Successful teams: steering on competences or talents?
March 2, 2016 | 4 min read
Recently, a manager at a large Dutch company kindly invited the HR department to a meeting. He could not agree with yet another "competence management" decree telling him to write down the things that employees were not yet good enough at. The reply was immediate: he had not yet met the requirements and it was absolutely essential to immediately draw up the required report. And that with a cc to his boss, to the HR manager, and to the CEO. A knee-jerk reaction, and apparently no discussion possible. What is going on here?
In many organizations, competence management has made rapid development. Firstly, if it is done properly, it is determined what is needed to make the organization function. Subsequently, which competences can make a contribution herein. After that we list them and compare the employees with the competence standard to see what still needs to be developed for the competences required.
There are two deep pitfalls that many organizations tend to fall into with their competence management: that of "components-thinking" and that of instrumentalism. The net effect is the demotivation of employees! For really effective groups, the so-called high performance teams, steering on talents instead of on competences is however a condition.
People are no Lexus
Components-thinking assumes that people are also made up of components. So competences are components which together determine how a person functions. Just about the same as the Lexus story: take the best of all existing car components, improve them, and reassemble the improved components to create a single car. Voila, a super car.
But people are no Lexus. Human functioning is endlessly more complex; it requires a person to perform as one unit, while at the same time interacting with team members who are all influencing one another.
There are sheets of paper available containing an imitation of a painting in an extremely large number of small squares. If you color in each square as specified, then the painting will appear. It looks terrible! Okay - for a child, with plenty of goodwill and few demands - it does begin to look a little bit like a painting. However, the real power of the original painting remains hidden. And so it is with people too.
Everything can always be better
And yet every quarter, countless managers are handed forms depicting their employees (and themselves) just as on one of those sheets of squares. As an HR instrument. Whether they would be so kind as to find out which squares are not yet good enough, then they can be developed. The line manager and the employee fill in a form together, instead of having a good discussion with each other. This is really "deficiency-thinking": I see who has which deficiencies, and then I ask that these appear in a Personal Development Plan.

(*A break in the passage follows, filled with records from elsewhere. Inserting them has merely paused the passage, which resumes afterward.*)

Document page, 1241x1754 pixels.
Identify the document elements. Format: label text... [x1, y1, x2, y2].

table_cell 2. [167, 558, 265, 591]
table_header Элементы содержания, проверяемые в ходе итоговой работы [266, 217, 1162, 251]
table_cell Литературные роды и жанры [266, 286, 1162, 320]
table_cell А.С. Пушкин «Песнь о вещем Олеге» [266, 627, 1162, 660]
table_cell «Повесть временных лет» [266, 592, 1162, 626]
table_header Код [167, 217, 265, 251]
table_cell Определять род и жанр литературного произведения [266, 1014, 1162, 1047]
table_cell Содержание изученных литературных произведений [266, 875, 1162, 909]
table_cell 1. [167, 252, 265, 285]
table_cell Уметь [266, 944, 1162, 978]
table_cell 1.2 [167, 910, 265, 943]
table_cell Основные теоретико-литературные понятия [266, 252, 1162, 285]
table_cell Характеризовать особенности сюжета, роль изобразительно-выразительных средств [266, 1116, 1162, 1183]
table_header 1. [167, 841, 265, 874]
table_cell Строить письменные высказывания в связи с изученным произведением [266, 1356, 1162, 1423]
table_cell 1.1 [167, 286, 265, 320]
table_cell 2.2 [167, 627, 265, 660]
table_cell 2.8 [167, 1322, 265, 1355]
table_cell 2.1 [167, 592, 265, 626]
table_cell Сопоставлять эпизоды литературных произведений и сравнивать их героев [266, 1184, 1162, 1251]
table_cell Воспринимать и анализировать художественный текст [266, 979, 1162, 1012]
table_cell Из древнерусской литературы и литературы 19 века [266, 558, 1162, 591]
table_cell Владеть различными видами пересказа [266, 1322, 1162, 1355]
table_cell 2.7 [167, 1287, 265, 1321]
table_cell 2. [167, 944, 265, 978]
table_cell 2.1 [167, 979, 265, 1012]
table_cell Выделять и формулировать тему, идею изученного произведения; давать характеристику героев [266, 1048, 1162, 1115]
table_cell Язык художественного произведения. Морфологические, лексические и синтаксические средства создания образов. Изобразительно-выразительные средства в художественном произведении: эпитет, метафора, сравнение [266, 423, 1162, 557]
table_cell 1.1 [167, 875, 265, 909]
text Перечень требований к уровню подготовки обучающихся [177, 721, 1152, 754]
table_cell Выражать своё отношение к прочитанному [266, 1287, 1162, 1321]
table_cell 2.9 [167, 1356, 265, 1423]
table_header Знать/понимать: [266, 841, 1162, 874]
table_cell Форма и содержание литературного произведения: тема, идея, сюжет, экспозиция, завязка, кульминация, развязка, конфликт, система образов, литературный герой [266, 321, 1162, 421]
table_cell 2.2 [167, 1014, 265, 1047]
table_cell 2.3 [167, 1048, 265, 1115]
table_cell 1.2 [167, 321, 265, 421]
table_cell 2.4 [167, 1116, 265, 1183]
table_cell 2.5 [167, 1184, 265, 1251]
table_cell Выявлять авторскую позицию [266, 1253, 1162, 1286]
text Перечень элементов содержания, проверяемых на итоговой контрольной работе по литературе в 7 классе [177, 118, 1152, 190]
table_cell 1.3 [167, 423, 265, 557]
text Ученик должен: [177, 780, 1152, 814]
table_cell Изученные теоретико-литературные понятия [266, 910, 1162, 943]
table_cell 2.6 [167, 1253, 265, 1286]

That is another of those instruments: whether the employee would be so kind as to write down what is not going well, what he or she is lacking. Of course, that is not written literally on the form, not with those words, but that is the core question. We have known for years that this demotivates: each year there is something else which is flawed. And if there isn't anything, then just think something up, because the form has got to be colored in. Everything can always be even better.
If you steer year in, year out on what is flawed, then after a while people... are flawed. There is not a single book about human development or behavior that doesn't draw attention to this. And yet not all HR departments seem to want to hear this, witness the earlier example of the email to the HR department.
Steering on talents
A pleasant alternative is steering on talents. And then not by simply replacing the word "competence" by the word "talent", which I saw recently, but by really looking at what people can do well, where they seem to derive their energy from. Anyone with a little bit of managerial sense already knows that about his or her people, and doesn't need to wait for the annual round of performance appraisal intruterviews to do something with it.
Moreover, you will also naturally encounter areas in which an employee has absolutely no talent and from which he also derives no pleasure. In that case, it is not a competence that needs improving, but an aspect of the work for which that particular person is unsuitable. So depending on the task and the possible distribution within a team, this could lead to departure. Rather that, than tinker with something which isn't there anyway. Practice shows that sensible line managers are very well able to distribute tasks and requirements in a team, so that the job gets done. And when it gets done based on talents, then it is done with pleasure too.
Managers too lazy
However, the biggest riddle is the following. If you talk with HR professionals and managers who together keep up a deficiency instrument like this, then they all shake their heads and sigh that they would so much like to be rid of it. They are enthusiastic about every story about talent management. But oh - the others...
How is that possible? The HR professionals say that the managers are too lazy to really steer the development of their subordinates, and so they demand instruments (which they in turn develop). The managers say that they can't get past the HR professionals and have to listen to a kind of staff-dictators (and they do that too, because HR seems to play a secretive role in appraisals). But instead of a constructive discussion, knee-jerk emails start cropping up packed with cc's about what the other is doing wrong.
In organizations where this is going on, perhaps line and (HR) staff should convene a mutual appraisal meeting. And if possible, let's start with the question that you hope will always be at the start of a performance appraisal interview: "Good to see you - how do you do?"